Results. Of 2619 cases performed during the study period, 107 patients received FEIBA, and 61 received rFVIIa. There were no significant demographic differences between the cohorts, but patients in the rFVIIa group had significantly longer CPB times (305 v. 244 min) and were more frequently undergoing reoperations (56% v. 35%). There were no differences in the number of thrombembolic events, 30-day mortality, re-operations for bleeding, or overall transfusion requirements with the exception of platelets (FEIBA 1.7 v. rFVIIa 3.1). The most common thrombotic events in the FEIBA and rFVIIa cohorts were pulmonary embolism (5.6%) and stroke (6.6%), respectively.

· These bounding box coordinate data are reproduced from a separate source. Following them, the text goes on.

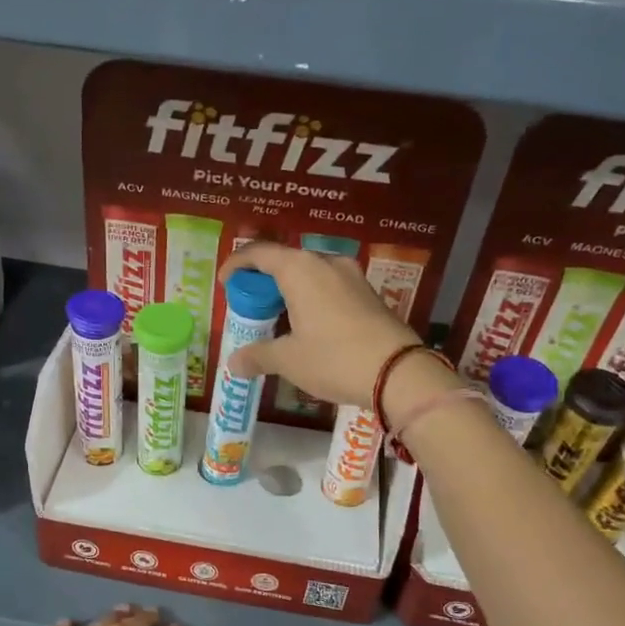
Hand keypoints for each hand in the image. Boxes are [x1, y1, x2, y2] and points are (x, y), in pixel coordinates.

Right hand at [219, 242, 423, 407]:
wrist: (399, 372)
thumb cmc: (334, 358)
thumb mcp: (289, 360)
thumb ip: (258, 355)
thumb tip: (234, 362)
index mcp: (300, 269)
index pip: (259, 253)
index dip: (237, 264)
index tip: (225, 283)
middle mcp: (326, 263)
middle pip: (285, 262)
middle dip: (263, 282)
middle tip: (251, 307)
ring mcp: (352, 276)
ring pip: (310, 274)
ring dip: (289, 291)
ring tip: (278, 320)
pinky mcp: (369, 293)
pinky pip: (329, 287)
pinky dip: (311, 299)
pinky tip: (308, 327)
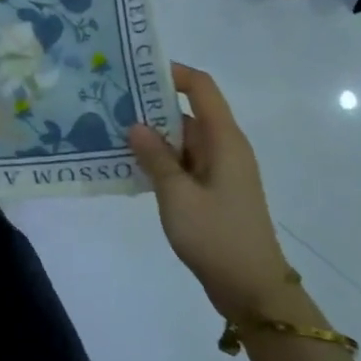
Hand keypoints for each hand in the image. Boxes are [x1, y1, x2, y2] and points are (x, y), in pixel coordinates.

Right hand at [127, 63, 296, 319]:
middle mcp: (225, 148)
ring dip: (152, 136)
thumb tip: (135, 125)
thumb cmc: (217, 237)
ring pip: (182, 140)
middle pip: (187, 112)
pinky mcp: (213, 192)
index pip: (201, 88)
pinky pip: (183, 163)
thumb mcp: (177, 195)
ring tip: (110, 132)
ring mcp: (220, 171)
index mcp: (225, 140)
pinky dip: (160, 160)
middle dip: (150, 106)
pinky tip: (130, 166)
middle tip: (109, 103)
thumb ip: (155, 157)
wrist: (252, 290)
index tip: (135, 70)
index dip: (173, 73)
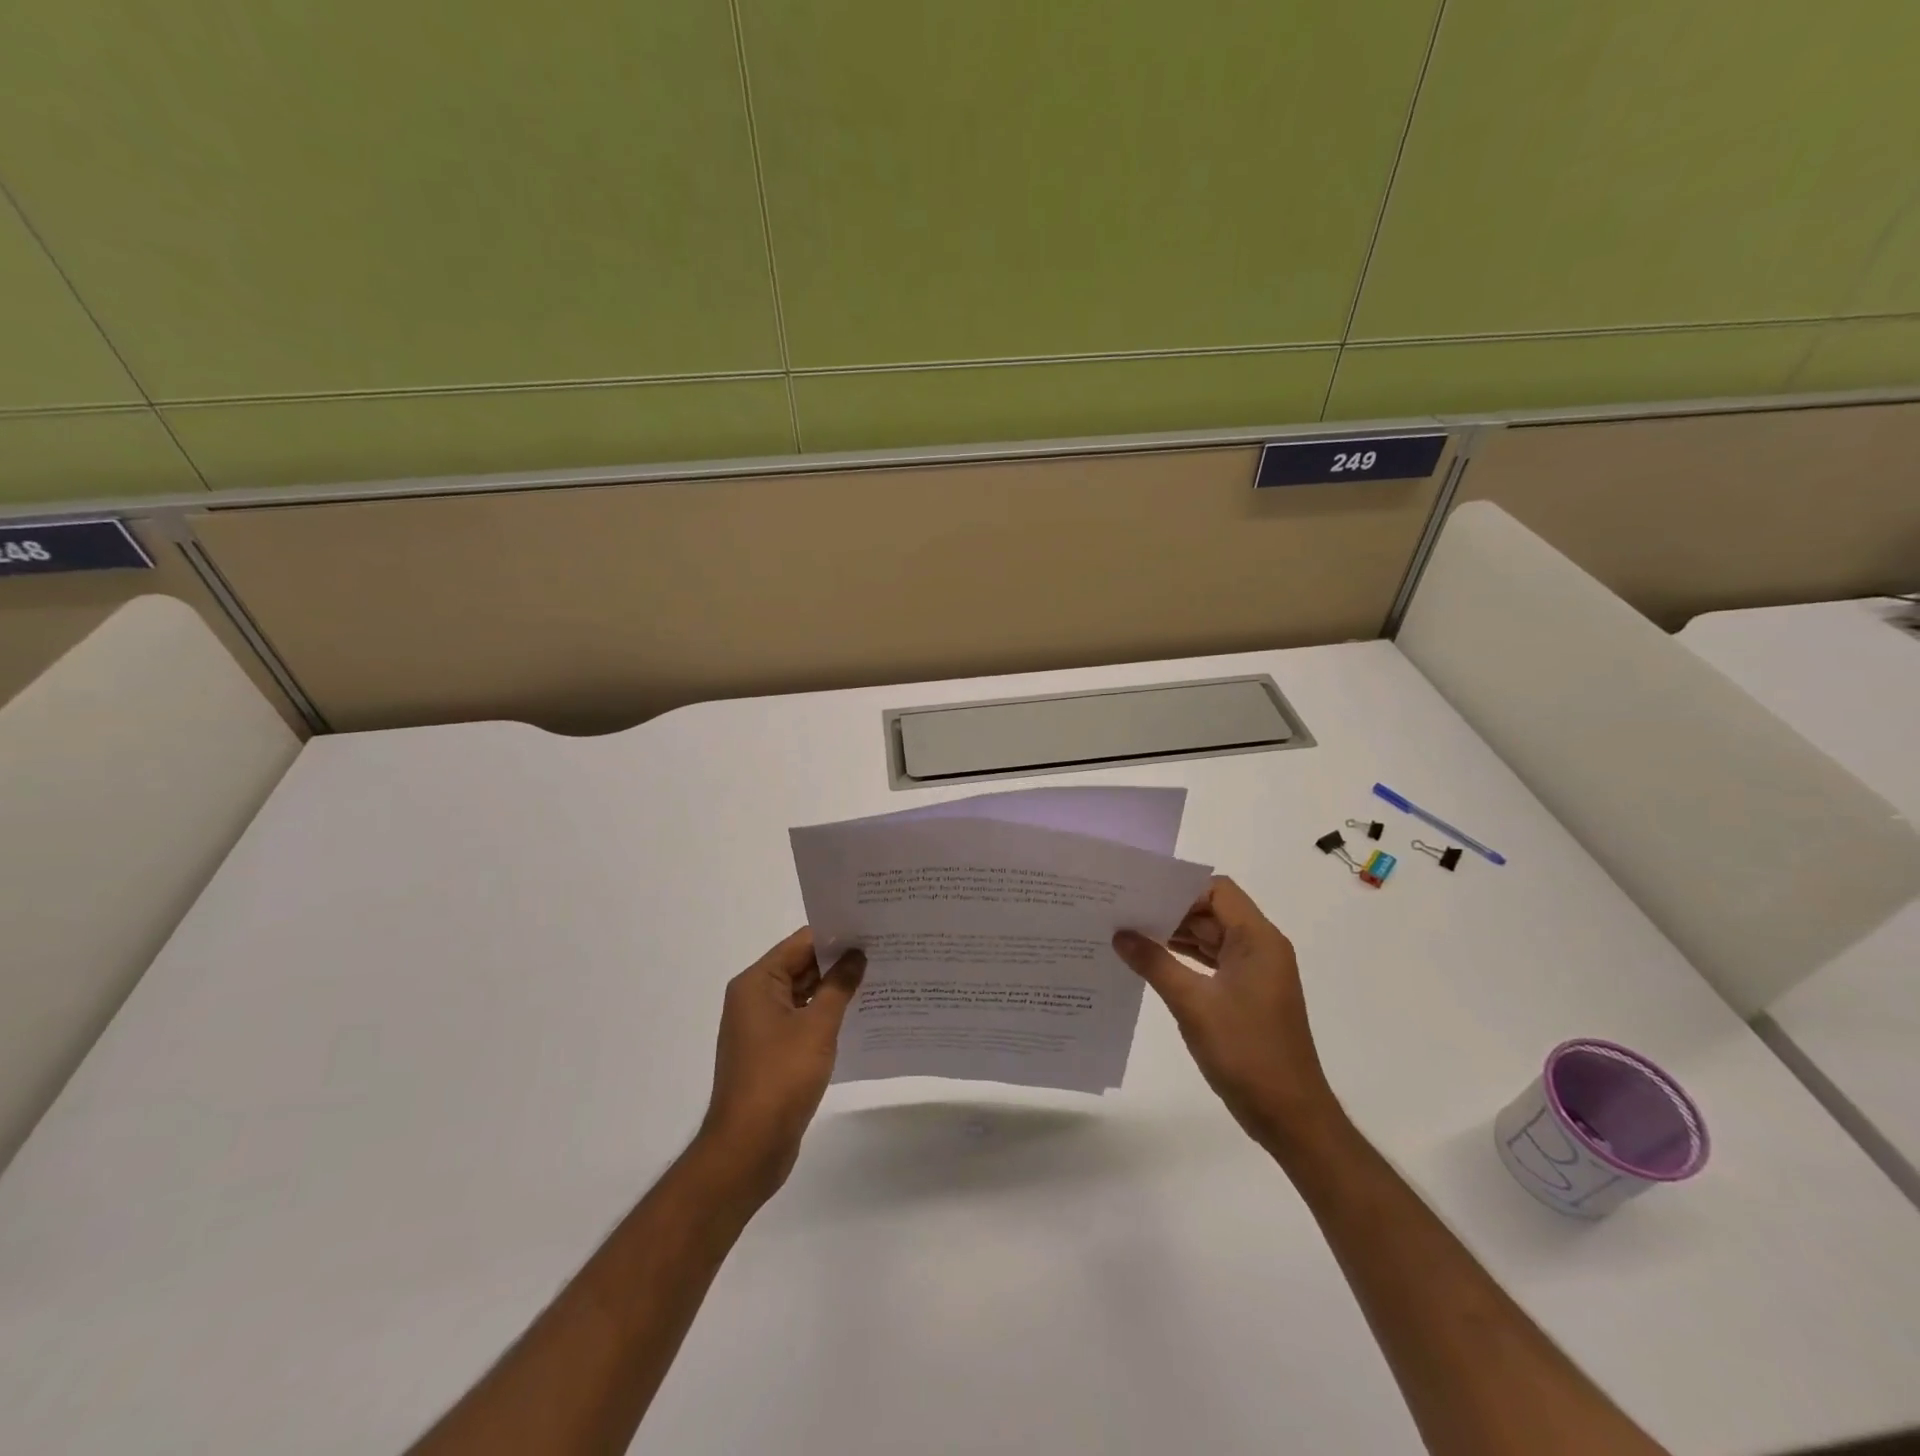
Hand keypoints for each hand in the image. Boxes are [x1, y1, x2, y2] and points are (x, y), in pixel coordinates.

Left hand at [698, 928, 864, 1199]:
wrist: (748, 1149)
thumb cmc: (780, 1078)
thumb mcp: (817, 1027)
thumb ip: (839, 986)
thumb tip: (856, 954)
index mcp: (757, 983)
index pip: (801, 943)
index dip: (836, 935)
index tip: (872, 928)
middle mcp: (754, 998)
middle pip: (801, 966)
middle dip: (839, 961)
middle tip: (884, 951)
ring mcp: (762, 1027)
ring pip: (804, 994)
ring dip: (835, 989)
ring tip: (880, 977)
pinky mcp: (771, 1052)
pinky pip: (802, 1020)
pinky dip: (826, 1015)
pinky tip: (860, 1015)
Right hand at [1114, 877, 1339, 1150]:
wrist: (1290, 1116)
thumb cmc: (1247, 1053)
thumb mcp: (1193, 1004)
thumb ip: (1155, 963)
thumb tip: (1120, 934)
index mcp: (1258, 940)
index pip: (1217, 891)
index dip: (1179, 888)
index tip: (1140, 893)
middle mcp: (1260, 948)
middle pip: (1211, 912)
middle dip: (1170, 911)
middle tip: (1124, 911)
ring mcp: (1254, 973)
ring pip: (1210, 938)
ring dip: (1175, 936)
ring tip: (1128, 934)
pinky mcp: (1247, 995)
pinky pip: (1212, 962)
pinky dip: (1184, 959)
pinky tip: (1151, 963)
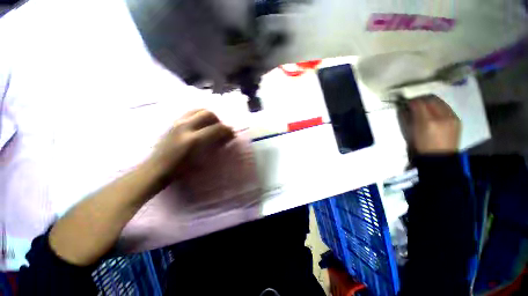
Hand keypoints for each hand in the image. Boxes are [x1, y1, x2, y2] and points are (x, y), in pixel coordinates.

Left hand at [148, 109, 234, 177]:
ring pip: (198, 110)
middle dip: (218, 121)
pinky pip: (190, 113)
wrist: (157, 167)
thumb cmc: (182, 168)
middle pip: (208, 114)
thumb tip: (226, 137)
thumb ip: (216, 145)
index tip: (231, 134)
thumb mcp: (202, 159)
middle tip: (221, 129)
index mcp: (194, 139)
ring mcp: (177, 122)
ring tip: (211, 125)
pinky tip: (200, 125)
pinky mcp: (173, 122)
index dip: (227, 130)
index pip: (217, 128)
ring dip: (209, 116)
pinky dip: (199, 116)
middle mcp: (185, 126)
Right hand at [400, 95, 460, 153]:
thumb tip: (405, 107)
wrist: (439, 159)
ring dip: (430, 101)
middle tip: (414, 103)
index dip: (411, 101)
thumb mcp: (410, 133)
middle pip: (431, 99)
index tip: (405, 103)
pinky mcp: (457, 120)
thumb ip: (407, 118)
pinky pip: (446, 107)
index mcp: (427, 122)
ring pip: (439, 102)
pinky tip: (433, 112)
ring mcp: (452, 118)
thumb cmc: (420, 147)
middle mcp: (442, 117)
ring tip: (423, 107)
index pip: (419, 103)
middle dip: (421, 99)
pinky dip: (437, 106)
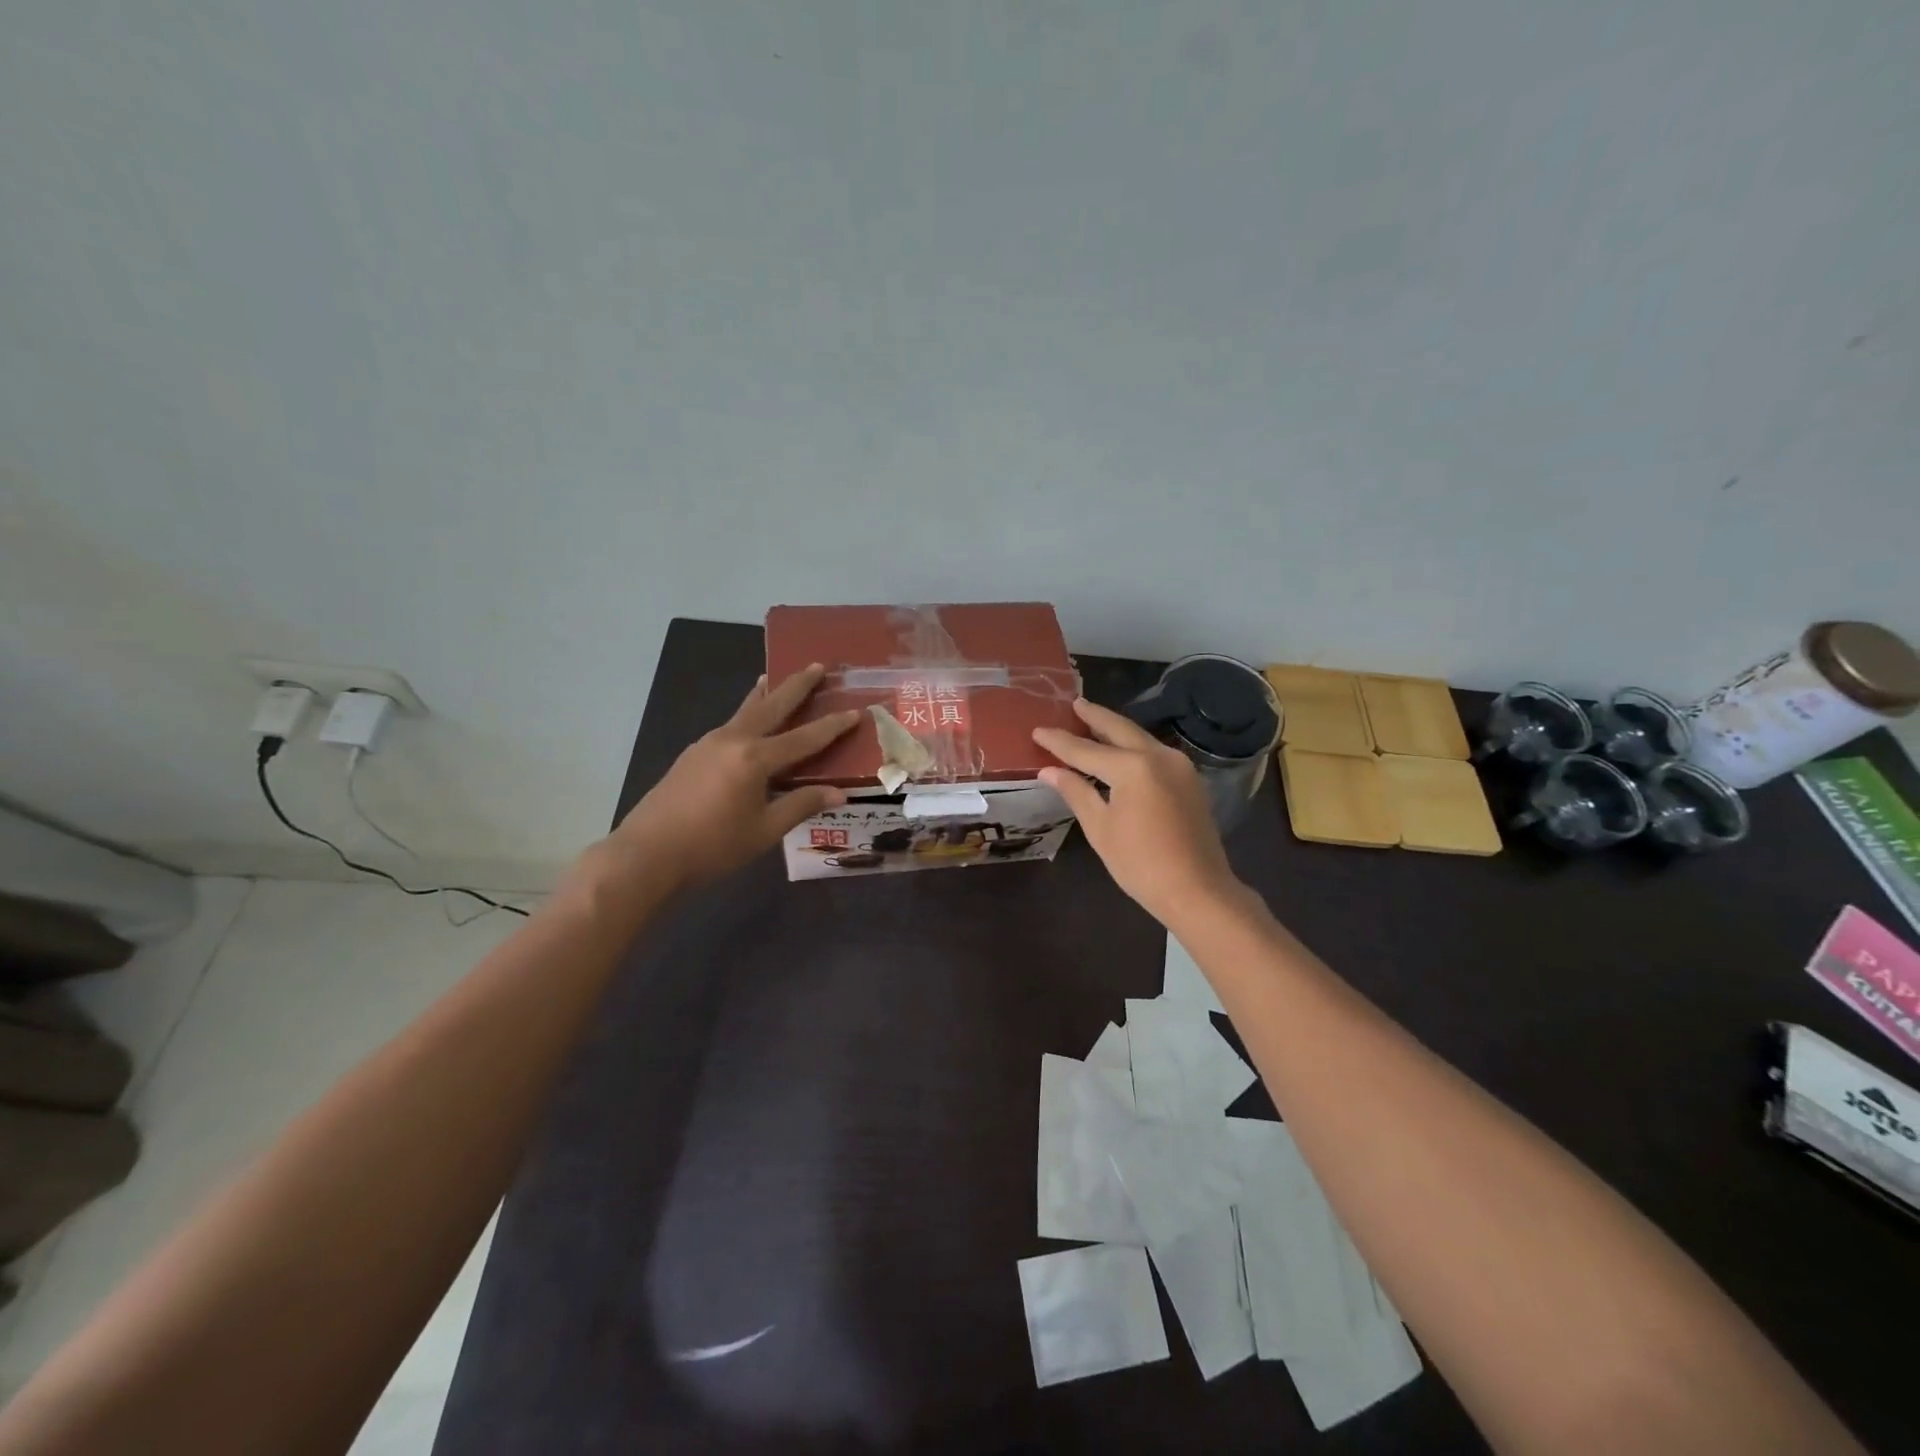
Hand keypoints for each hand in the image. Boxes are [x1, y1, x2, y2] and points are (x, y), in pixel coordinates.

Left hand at [602, 665, 860, 896]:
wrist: (646, 854)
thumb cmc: (711, 846)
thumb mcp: (764, 830)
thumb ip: (801, 805)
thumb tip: (840, 794)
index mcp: (755, 758)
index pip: (804, 738)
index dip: (833, 726)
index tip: (857, 710)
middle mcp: (733, 740)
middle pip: (771, 705)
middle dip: (796, 685)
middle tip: (817, 665)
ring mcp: (708, 744)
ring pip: (745, 711)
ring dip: (765, 694)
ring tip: (774, 677)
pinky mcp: (692, 754)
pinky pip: (730, 725)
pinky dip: (746, 714)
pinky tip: (748, 724)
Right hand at [1033, 698, 1238, 926]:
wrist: (1197, 891)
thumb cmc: (1140, 863)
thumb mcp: (1100, 828)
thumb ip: (1076, 792)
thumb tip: (1050, 771)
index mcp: (1132, 767)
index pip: (1085, 749)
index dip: (1059, 741)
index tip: (1038, 730)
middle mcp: (1158, 756)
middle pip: (1119, 729)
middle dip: (1094, 717)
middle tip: (1074, 704)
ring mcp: (1179, 766)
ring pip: (1140, 738)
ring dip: (1115, 730)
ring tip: (1092, 722)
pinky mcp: (1189, 780)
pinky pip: (1153, 753)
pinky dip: (1132, 747)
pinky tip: (1119, 752)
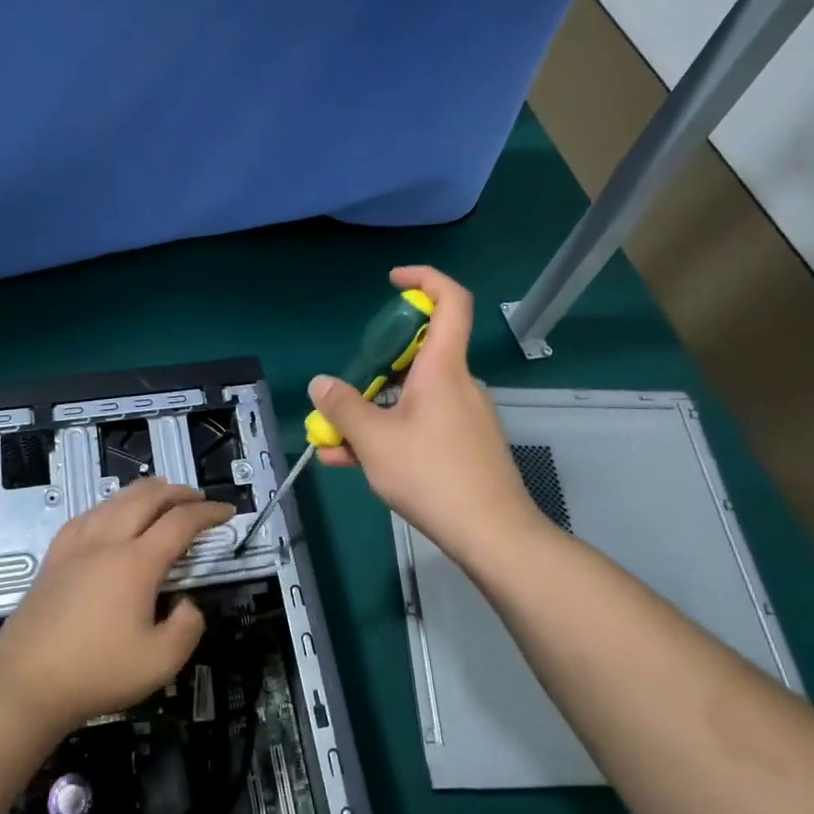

Discussion. This study contains the largest case series of FEIBA utilization in cardiac surgical patients to date, and suggests that FEIBA and rFVIIa may have similar efficacy and safety profiles when used for refractory post-CPB bleeding. FEIBA may represent an economically viable alternative to rFVIIa in this setting. Further studies are required to define the roles of these procoagulants in cardiac surgery.
- © 2011 by American Heart Association, Inc.